→ **Partie texte**:

※

Deux Fils : La rencontre avec Félix Moati
À l’issue de la projection du film Deux Fils, le réalisateur Félix Moati est venu répondre aux questions du public.
Voici la retranscription des échanges qui ont eu lieu. Vous pouvez aussi en visualiser la vidéo en fin d’article.
Comment avez-vous choisi votre chef opérateur ? La lumière du film et très belle.
Il s’agit de Yves Angelo. J’aime l’idée d’être très proche des personnages et de laisser les spectateurs se faire une idée sur l’environnement. Yves est une légende de la lumière. Il a une vraie cohérence dans la façon dont il utilise la matière pour la porter à l’écran. Il y a aussi un contraste très fort entre lui, qui a un certain âge, et par exemple notre très jeune chef de la décoration et d’autres membres de notre équipe. Le film parle aussi de dialogue intergénérationnel.
Nous avions de la lumière naturelle en extérieur, et pour le décor en intérieur, nous ne mettions de la lumière que dans le cadre afin de ne pas faire de surexposition.

※

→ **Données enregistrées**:
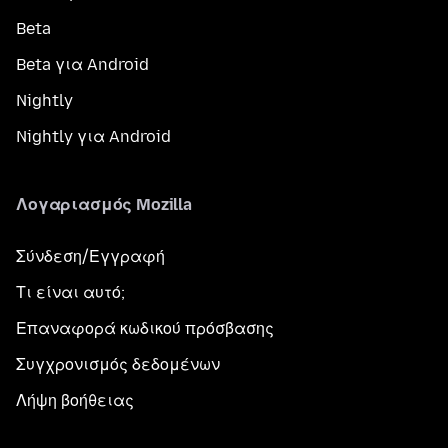
Beta
Beta για Android
Nightly
Nightly για Android
Λογαριασμός Mozilla
Σύνδεση/Εγγραφή
Τι είναι αυτό;
Επαναφορά κωδικού πρόσβασης
Συγχρονισμός δεδομένων
Λήψη βοήθειας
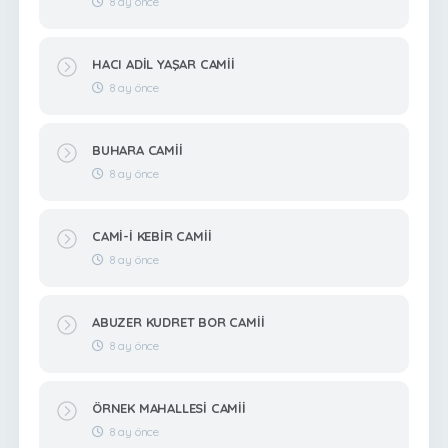
8 ay önce
HACI ADİL YAŞAR CAMİİ
8 ay önce
BUHARA CAMİİ
8 ay önce
CAMİ-İ KEBİR CAMİİ
8 ay önce
ABUZER KUDRET BOR CAMİİ
8 ay önce
ÖRNEK MAHALLESİ CAMİİ
8 ay önce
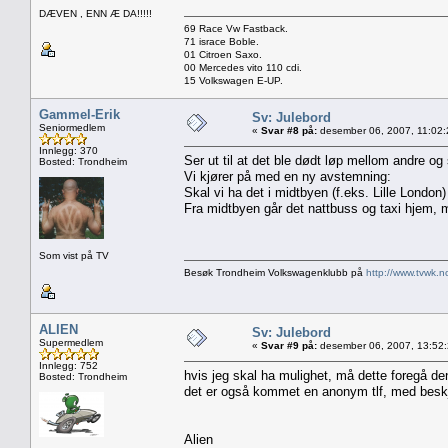
DÆVEN , ENN Æ DA!!!!!
69 Race Vw Fastback.
71 israce Boble.
01 Citroen Saxo.
00 Mercedes vito 110 cdi.
15 Volkswagen E-UP.
Gammel-Erik
Sv: Julebord
Seniormedlem
«
Svar #8 på:
desember 06, 2007, 11:02:
Innlegg: 370
Ser ut til at det ble dødt løp mellom andre og 
Bosted: Trondheim
Vi kjører på med en ny avstemning:
Skal vi ha det i midtbyen (f.eks. Lille London) 
Fra midtbyen går det nattbuss og taxi hjem, m
Som vist på TV
Besøk Trondheim Volkswagenklubb på
http://www.tvwk.n
ALIEN
Sv: Julebord
Supermedlem
«
Svar #9 på:
desember 06, 2007, 13:52
Innlegg: 752
hvis jeg skal ha mulighet, må dette foregå de
Bosted: Trondheim
det er også kommet en anonym tlf, med beskj
Alien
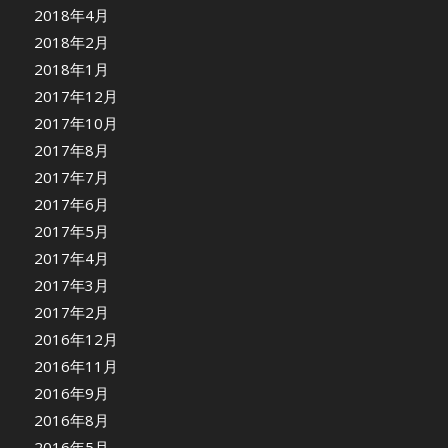
2018年4月
2018年2月
2018年1月
2017年12月
2017年10月
2017年8月
2017年7月
2017年6月
2017年5月
2017年4月
2017年3月
2017年2月
2016年12月
2016年11月
2016年9月
2016年8月
2016年5月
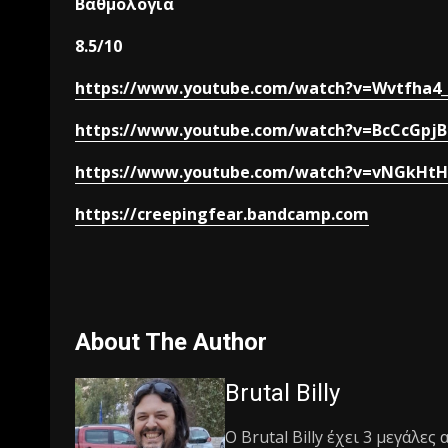
Βαθμολογία
8.5/10
https://www.youtube.com/watch?v=Wvtfha4
https://www.youtube.com/watch?v=BcCcGpjBl
https://www.youtube.com/watch?v=vNGkHt
https://creepingfear.bandcamp.com
About The Author
Brutal Billy
Ο Βrutal Βilly έχει 3 μεγάλες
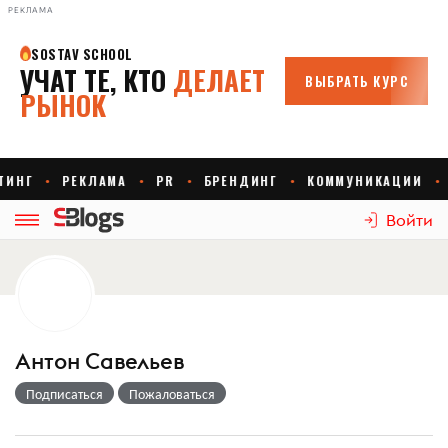
РЕКЛАМА
Войти
Антон Савельев
Подписаться
Пожаловаться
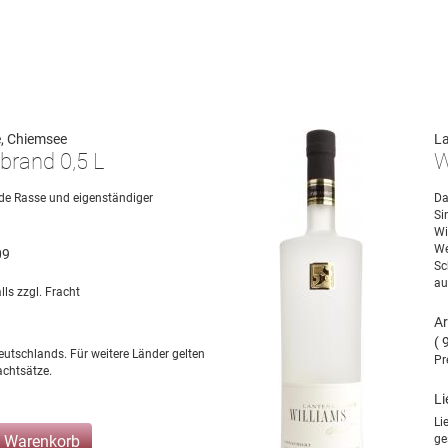
e, Chiemsee
La
brand 0,5 L
W
de Rasse und eigenständiger
Da
Si
Wi
We
09
Sc
au
lls zzgl. Fracht
Ar
( 
eutschlands. Für weitere Länder gelten
Pr
chtsätze.
Li
Li
n Warenkorb
ge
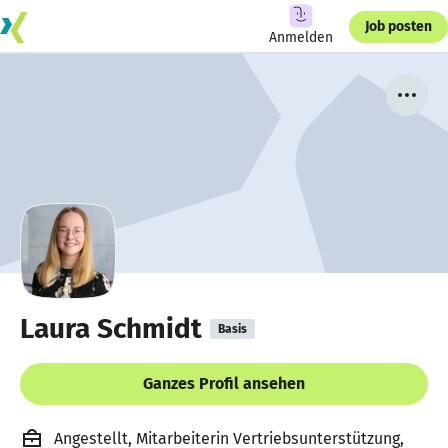
Job posten
Anmelden
Laura Schmidt
Basis
Ganzes Profil ansehen
Angestellt, Mitarbeiterin Vertriebsunterstützung,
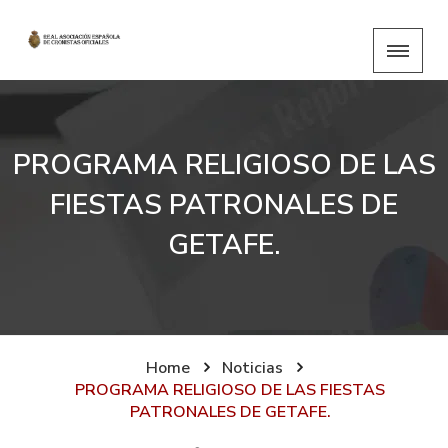
PROGRAMA RELIGIOSO DE LAS
FIESTAS PATRONALES DE
GETAFE.
Home
Noticias
PROGRAMA RELIGIOSO DE LAS FIESTAS
PATRONALES DE GETAFE.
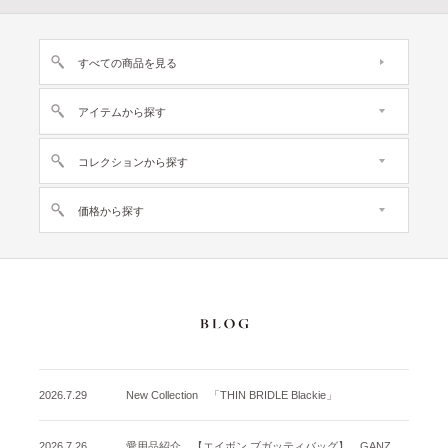
すべての商品を見る
アイテムから探す
コレクションから探す
価格から探す
2026.7.29
New Collection 「THIN BRIDLE Blackie」
2026.7.26
愛用品紹介 【エイボン ブガッティバッグ】 GANZO名古屋店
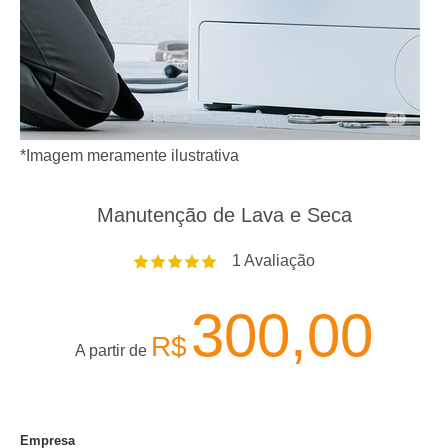
*Imagem meramente ilustrativa
Manutenção de Lava e Seca
1
Avaliação
300,00
R$
A partir de
Empresa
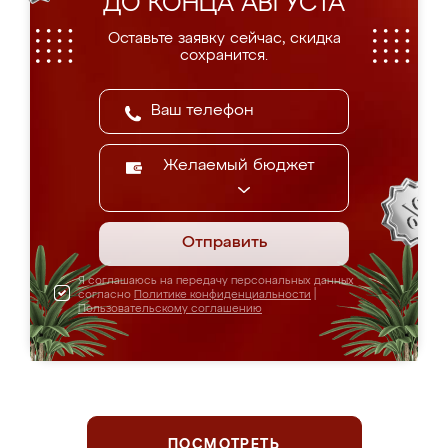
ДО КОНЦА АВГУСТА
Оставьте заявку сейчас, скидка
сохранится.
Желаемый бюджет
Отправить
Я соглашаюсь на передачу персональных данных
согласно
Политике конфиденциальности
|
Пользовательскому соглашению
ПОСМОТРЕТЬ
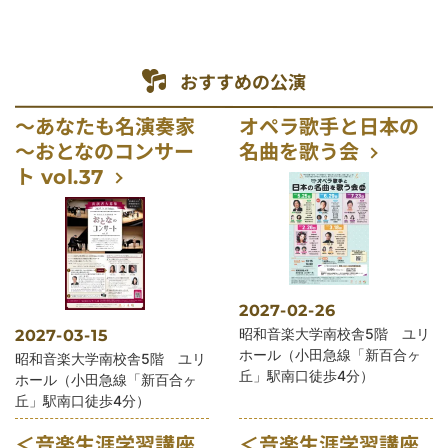
おすすめの公演
～あなたも名演奏家
オペラ歌手と日本の
～おとなのコンサー
名曲を歌う会
ト vol.37
2027-02-26
公演会場
昭和音楽大学南校舎5階 ユリ
2027-03-15
ホール（小田急線「新百合ヶ
公演会場
昭和音楽大学南校舎5階 ユリ
丘」駅南口徒歩4分）
ホール（小田急線「新百合ヶ
丘」駅南口徒歩4分）
＜音楽生涯学習講座
＜音楽生涯学習講座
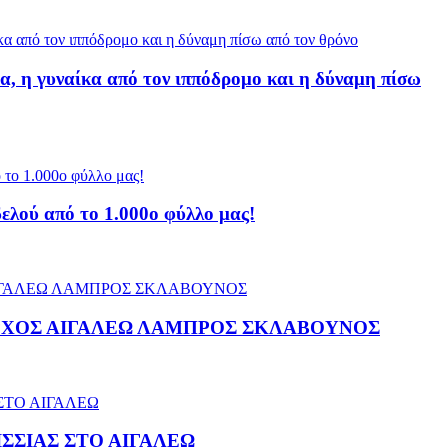
α, η γυναίκα από τον ιππόδρομο και η δύναμη πίσω
ελού από το 1.000ο φύλλο μας!
ΡΧΟΣ ΑΙΓΑΛΕΩ ΛΑΜΠΡΟΣ ΣΚΛΑΒΟΥΝΟΣ
ΣΣΙΑΣ ΣΤΟ ΑΙΓΑΛΕΩ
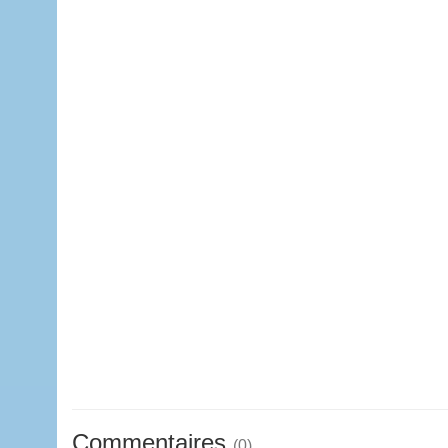
Commentaires
(0)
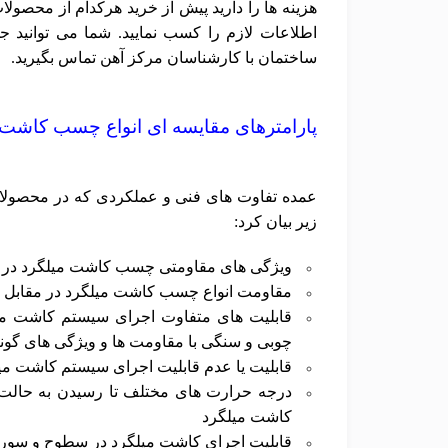
هزینه ها را دارید پیش از خرید هرکدام از محص
اطلاعات لازم را کسب نمایید. شما می توانید 
ساختمان با کارشناسان مرکز آهن تماس بگیرید.
پارامترهای مقایسه ای انواع چسب کاشت 
عمده تفاوت های فنی و عملکردی که در محصولات
زیر بیان کرد:
ویژگی های مقاومتی چسب کاشت میلگرد در مقا
مقاومت انواع چسب کاشت میلگرد در مقابل م
قابلیت های متفاوت اجرای سیستم کاشت میلگ
چوبی و سنگی با مقاومت ها و ویژگی های گون
قابلیت یا عدم قابلیت اجرای سیستم کاشت میل
درجه حرارت های مختلف تا رسیدن به حالت
کاشت میلگرد
قابلیت اجرای کاشت میلگرد در سطوح و سوراخ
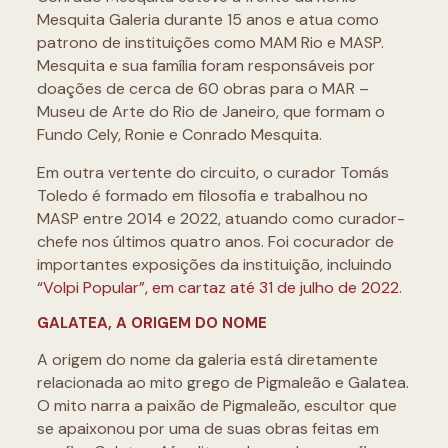
Mesquita Galeria durante 15 anos e atua como
patrono de instituições como MAM Rio e MASP.
Mesquita e sua família foram responsáveis por
doações de cerca de 60 obras para o MAR –
Museu de Arte do Rio de Janeiro, que formam o
Fundo Cely, Ronie e Conrado Mesquita.
Em outra vertente do circuito, o curador Tomás
Toledo é formado em filosofia e trabalhou no
MASP entre 2014 e 2022, atuando como curador-
chefe nos últimos quatro anos. Foi cocurador de
importantes exposições da instituição, incluindo
“Volpi Popular”, em cartaz até 31 de julho de 2022
.
GALATEA, A ORIGEM DO NOME
A origem do nome da galeria está diretamente
relacionada ao mito grego de Pigmaleão e Galatea.
O mito narra a paixão de Pigmaleão, escultor que
se apaixonou por uma de suas obras feitas em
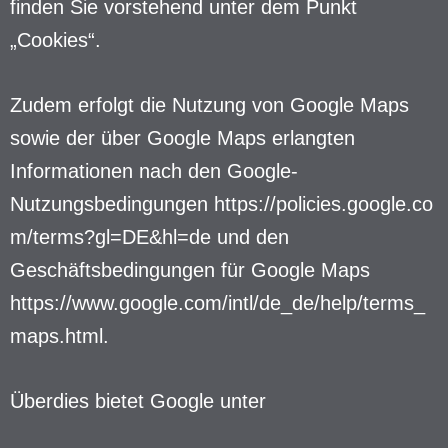
finden Sie vorstehend unter dem Punkt
„Cookies“.
Zudem erfolgt die Nutzung von Google Maps
sowie der über Google Maps erlangten
Informationen nach den
Google-
Nutzungsbedingungen
https://policies.google.co
m/terms?gl=DE&hl=de
und den
Geschäftsbedingungen für Google Maps
https://www.google.com/intl/de_de/help/terms_
maps.html.
Überdies bietet Google unter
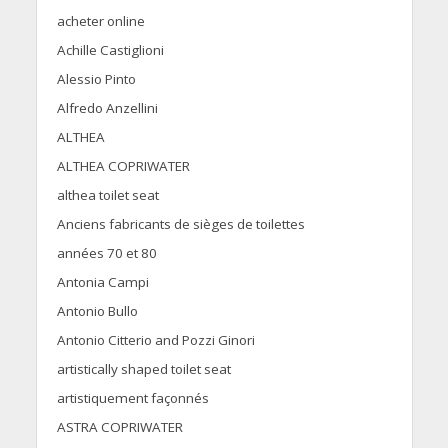
acheter online
Achille Castiglioni
Alessio Pinto
Alfredo Anzellini
ALTHEA
ALTHEA COPRIWATER
althea toilet seat
Anciens fabricants de sièges de toilettes
années 70 et 80
Antonia Campi
Antonio Bullo
Antonio Citterio and Pozzi Ginori
artistically shaped toilet seat
artistiquement façonnés
ASTRA COPRIWATER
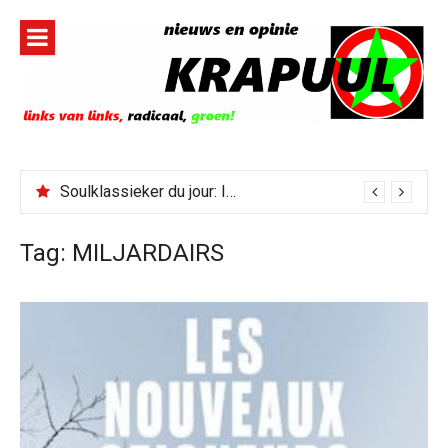
Naar
de
inhoud
springen
Soulklassieker du jour: I Wish It Would Rain
Tag:
MILJARDAIRS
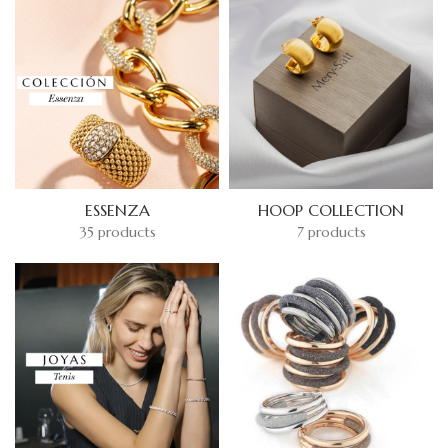
ESSENZA
HOOP COLLECTION
35 products
7 products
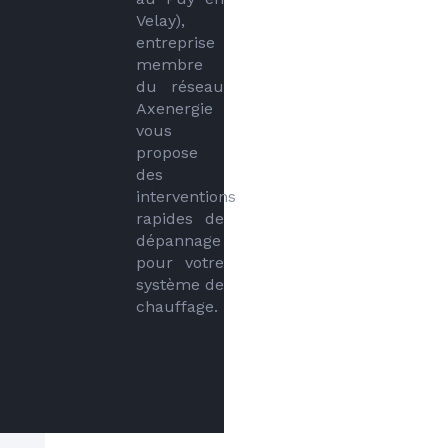
Velay), 
entreprise 
membre 
du réseau 
Axenergie 
vous 
propose 
des 
interventions 
rapides de 
dépannage 
pour votre 
système de 
chauffage.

※

→ **Questions à traiter**:
a. Relevez chaque ligne qui contient la chaîne « میلگرد ».
b. Prolongez la retranscription de la rencontre avec Félix Moati au-delà de sa dernière phrase.
Le texte et les lignes proviennent de sources distinctes.

→ **Corrigé de l'exercice**:
a.
ویژگی های مقاومتی چسب کاشت میلگرد در مقا
مقاومت انواع چسب کاشت میلگرد در مقابل م
کاشت میلگرد
قابلیت اجرای کاشت میلگرد در سطوح و سوراخ

b.
Yves est très proche du visage, sa caméra les caresses, il ne rajoute pas de sur-lumière dessus. C’est une sorte d’hommage à la réalité qui vient contredire la comédie du film.
Je n’ai pas fait de storyboard, il n’y a pas d’événements spectaculaires qui se passent dans l’histoire. Je voulais être proche des êtres humains et ne pas faire une mise en scène démonstrative. Je ne voulais pas qu’elle soit au-dessus des personnages.
Comment avez-vous fait le montage ?
La fabrication d’un film, c’est empirique. Il faut coller à la lumière du jour, aux acteurs.
C’est au cours du montage que je me suis rendu compte que j’avais fait un film sur le manque et l’absence de la femme aimée. J’ai présenté trois hommes à qui il manque une partie.
Cela était très dur au niveau du montage, car j’étais très proche des acteurs. Les scènes les plus flamboyantes, celle que je préférais le plus, dans lesquels il y avait beaucoup de figurants, je les aie finalement coupées.
Je voulais que ma fin soit sur le sourire de Vincent, comme une protection contre ce qui arrive dans le film.
Dans le montage, il faut être sans pitié. Il ne faut pas être amoureux des images que l’on a tourné.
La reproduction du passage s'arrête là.